Il avait échangé son uniforme contre une tenue tout aussi sobre : un pantalon noir et un pull de laine brun par-dessus une belle chemise sombre. Aidlinn croisa les bras, mitigée.
-Tu l'as entendu mieux que moi ce matin.
-Il y a une différence entre l'entendre et le voir, fit Avery d'un air goguenard.
Devant eux, Isaac riait et Melyna Moon lui effleurait l'épaule en battant des cils. Le cœur d'Aidlinn se serra. Son frère ne lui souriait même plus et voilà qu'il se montrait ouvert avec une étrangère.
-Il faut reconnaître qu'elle est plutôt séduisante, continua Edern d'un air appréciateur. Aïe ! Quoi ?
Il se tourna vers Aidlinn qui venait de lui donner un coup de coude dans les côtes.
-Sérieusement, Edern ? Il ne la connaît même pas.
-Je crois qu'ils se sont vus à quelques soirées, dit Edern.
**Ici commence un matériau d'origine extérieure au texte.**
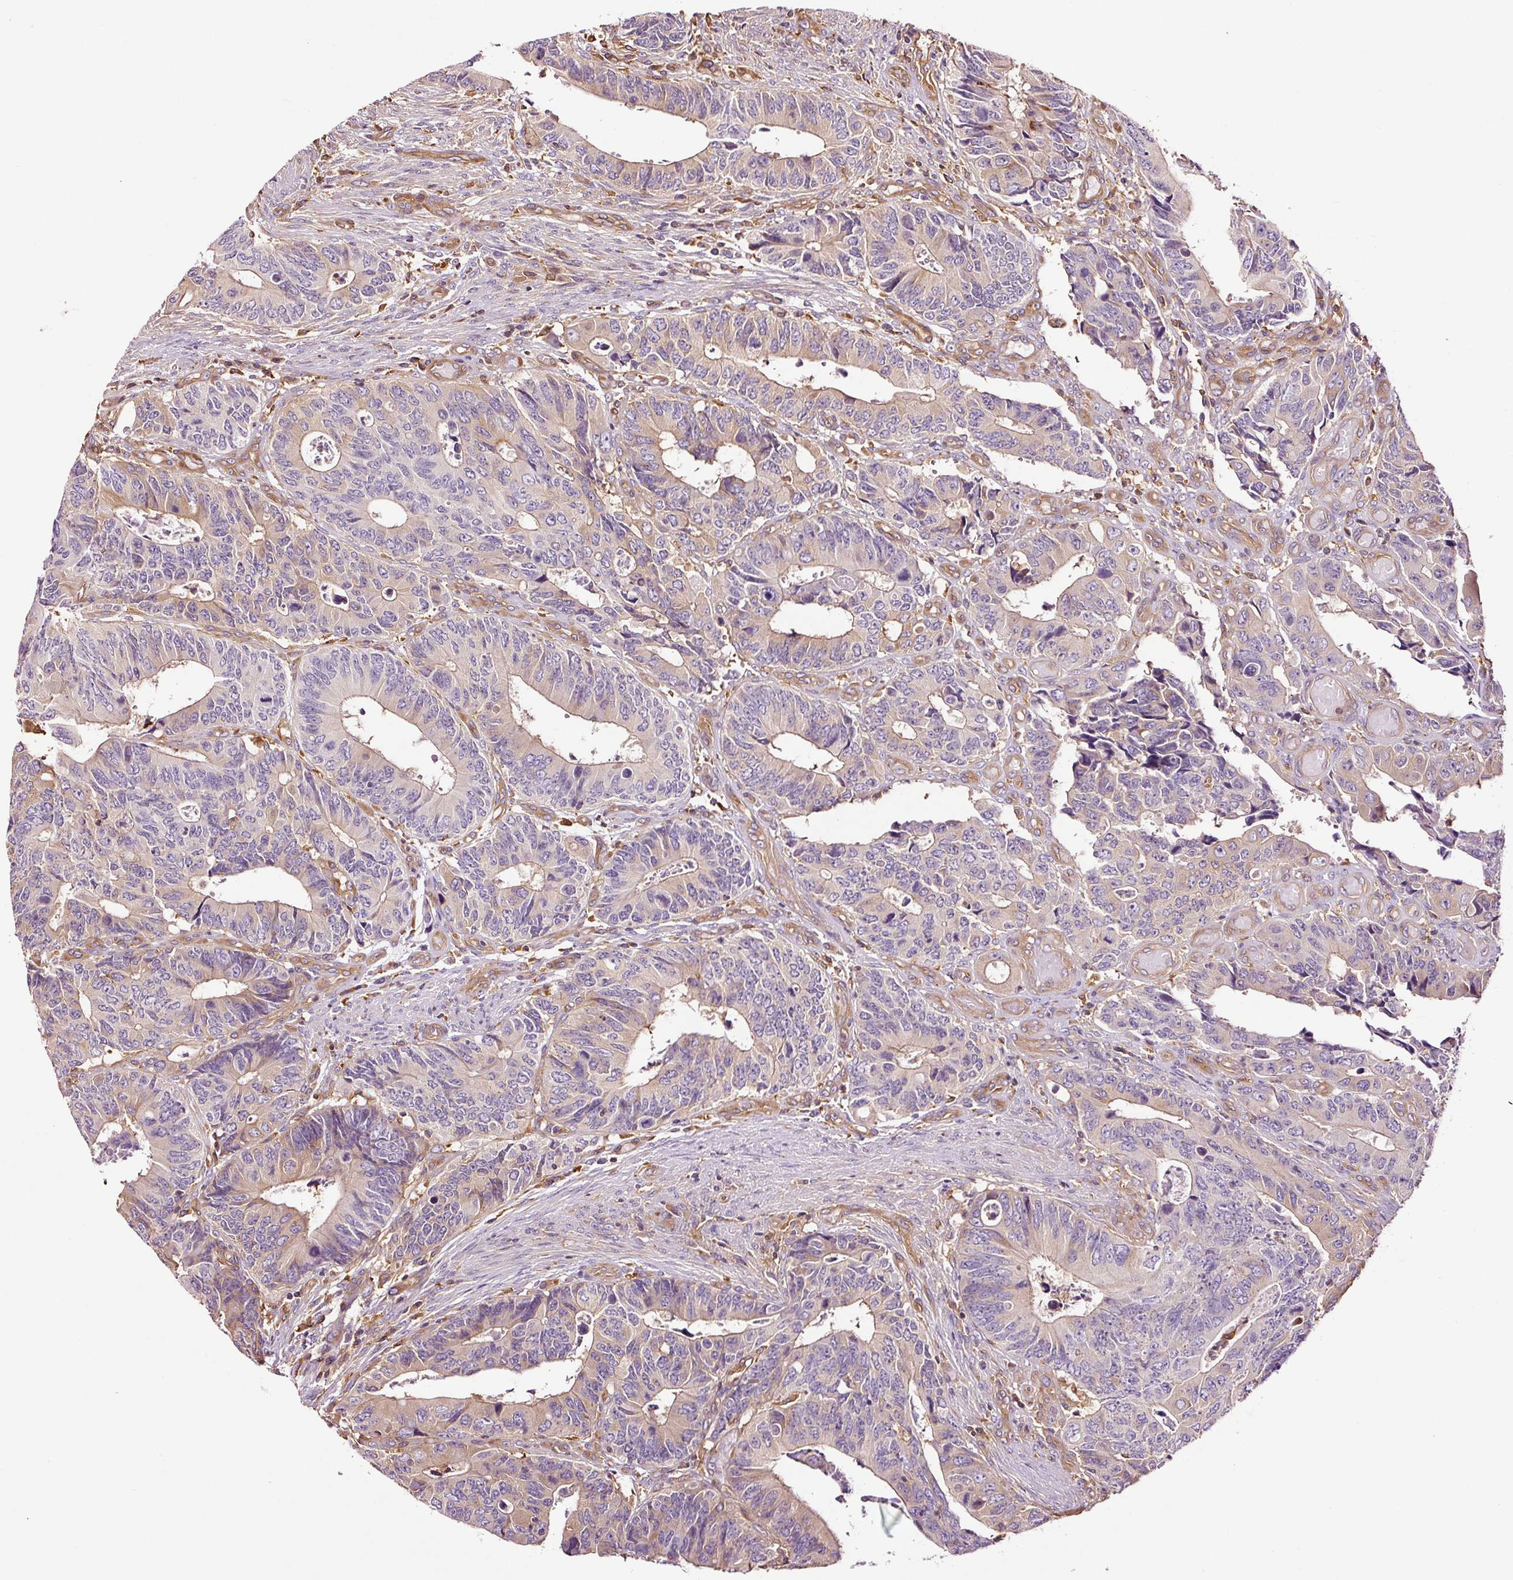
{"staining": {"intensity": "weak", "quantity": "<25%", "location": "cytoplasmic/membranous"}, "tissue": "colorectal cancer", "cell_type": "Tumor cells", "image_type": "cancer", "snomed": [{"axis": "morphology", "description": "Adenocarcinoma, NOS"}, {"axis": "topography", "description": "Colon"}], "caption": "High power microscopy micrograph of an immunohistochemistry image of colorectal cancer (adenocarcinoma), revealing no significant staining in tumor cells.", "gene": "METAP1", "patient": {"sex": "male", "age": 87}}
Il n'ajouta rien car ils étaient arrivés. La pièce était confortable mais surchargée. Tous les élèves avaient pris place autour d'une large table ronde qui débordait de plats et de confiseries. Au-delà, un feu crépitait dans l'âtre d'une cheminée au-dessus de laquelle reposaient de nombreuses photos de sorciers et sorcières que Slughorn avait aidés à un moment donné de leur carrière. Slughorn présidait, assis dans une chaise confortable, le visage radieux mais un peu rougeaud, engoncé dans un costume mauve dont les boutons d'or semblaient sur le point de céder. Il restait quatre places ; Aidlinn se crispa en se positionnant à côté de son frère, mais ce dernier ne fit aucun commentaire, ni ne lui adressa aucun regard. Slughorn les salua et retourna à sa discussion avec Evan Rosier :
-Mr Rosier, je suis allé séjourner cet été dans l'un des hôtels de votre famille et je dois dire que c'était splendide.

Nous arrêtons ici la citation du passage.